Micah Fowler und sein Spiel geben der Serie viel Witz, echten Witz eben und nimmt ihr gleichzeitig auch etwas - einen faden Beigeschmack. Beim Dreh sei es hilfreich gewesen, nicht mit Beratern am Set zu arbeiten, die über die Authentizität von Bewegungen und Äußerungen fachsimpeln, erzählte Scott Silveri vor dem Start der Serie. Im Jahr 2016 sei es keine Frage mehr gewesen, hier anders zu verfahren. Doch zurück zur Story. Ohne über die weiteren neuen Sitcoms aus den USA an dieser Stelle schon zu viel zu verraten, lässt sich bei „Speechless“ darüber hinaus festhalten: Manch andere Comedy lässt eher schmunzeln. Hier ist der Witz aber mehrfach so überraschend gut auf den Punkt, dass man laut lachen muss. Der Kern stimmt also, die Geschichte und ihre Charaktere auch.
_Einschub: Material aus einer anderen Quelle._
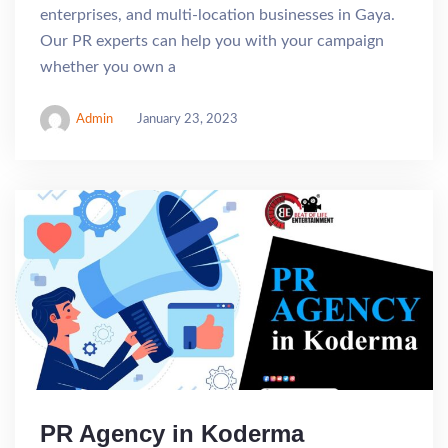
enterprises, and multi-location businesses in Gaya.
Our PR experts can help you with your campaign
whether you own a
Admin
January 23, 2023
PR Agency in Koderma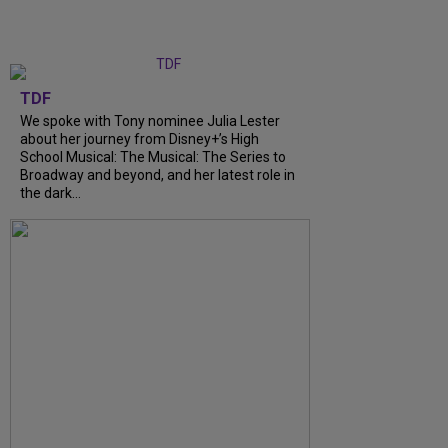
TDF
We spoke with Tony nominee Julia Lester
about her journey from Disney+’s High
School Musical: The Musical: The Series to
Broadway and beyond, and her latest role in
the dark…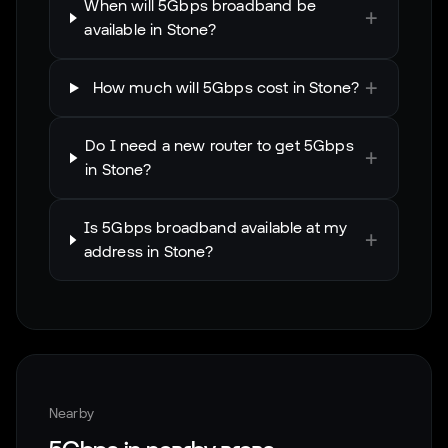
When will 5Gbps broadband be
+
available in Stone?
+
How much will 5Gbps cost in Stone?
Do I need a new router to get 5Gbps
+
in Stone?
Is 5Gbps broadband available at my
+
address in Stone?
Nearby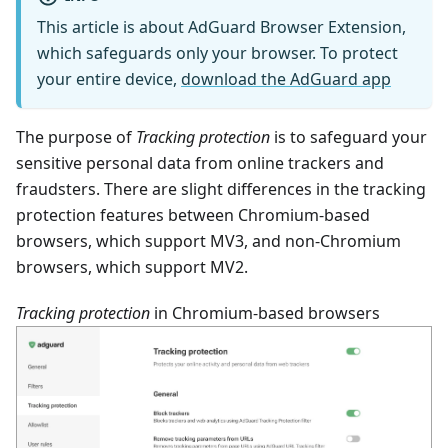
This article is about AdGuard Browser Extension,
which safeguards only your browser. To protect
your entire device,
download the AdGuard app
The purpose of
Tracking protection
is to safeguard your
sensitive personal data from online trackers and
fraudsters. There are slight differences in the tracking
protection features between Chromium-based
browsers, which support MV3, and non-Chromium
browsers, which support MV2.
Tracking protection
in Chromium-based browsers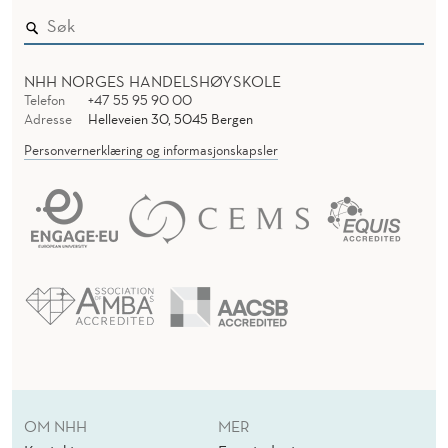
NHH NORGES HANDELSHØYSKOLE
Telefon
+47 55 95 90 00
Adresse
Helleveien 30, 5045 Bergen
Personvernerklæring og informasjonskapsler
OM NHH
MER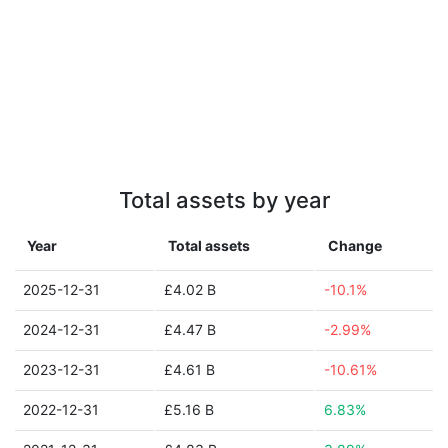
Total assets by year
Year
Total assets
Change
2025-12-31
£4.02 B
-10.1%
2024-12-31
£4.47 B
-2.99%
2023-12-31
£4.61 B
-10.61%
2022-12-31
£5.16 B
6.83%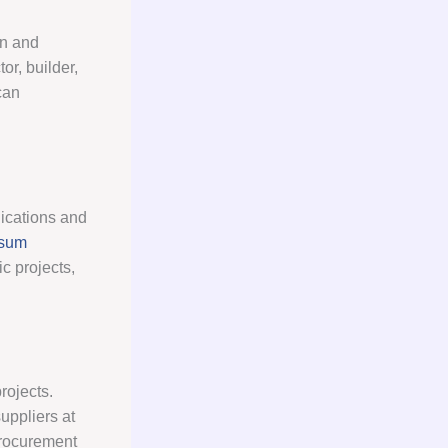
on and
or, builder,
can
lications and
sum
c projects,
rojects.
uppliers at
procurement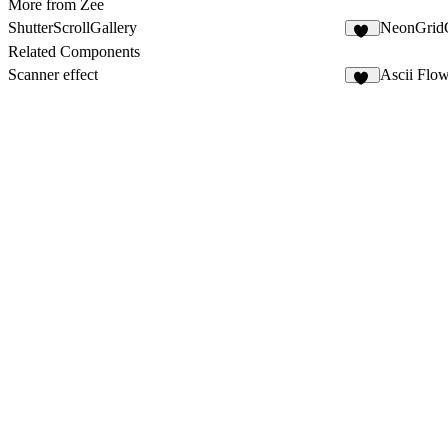
More from Zee
ShutterScrollGallery
NeonGridG
10
Related Components
Scanner effect
Ascii Flo
35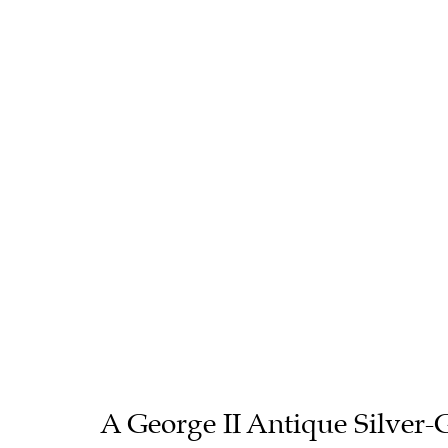
A George II Antique Silver-G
Dass da dann noch reichlich Gesellschaftkritik dazu kommt, ist mehr willkommener Bonus als tragendes Element der Serie.

Ein herrlicher Bonus um genau zu sein. Wenn die neue Schule sich um J.J. bemüht, aber doch so ziemlich alles falsch macht, was man (vielleicht sogar unabsichtlich) falsch machen kann, dann läuft Minnie Driver als furioses Familienoberhaupt zu Höchstform auf. Es ist so schön, sie nach der leider viel zu kurzen FX-Serie „The Riches“ hier wieder glänzen zu sehen. Heimlicher Star neben ihr und Micah Fowler ist Mason Cook, der Bruder. „Speechless“ ist am Ende eine moderne Familien-Sitcom mit dem Finger in der Wunde derer, die im Umgang mit Menschen mit Behinderung noch immer zwischen Sorglosigkeit und übertriebener Sorge um Korrektheit in Schockstarre verfallen. Eine also in jeder Hinsicht lohnenswerte und begrüßenswerte Serie, die ihren etwas plakativen Titel gar nicht nötig hätte.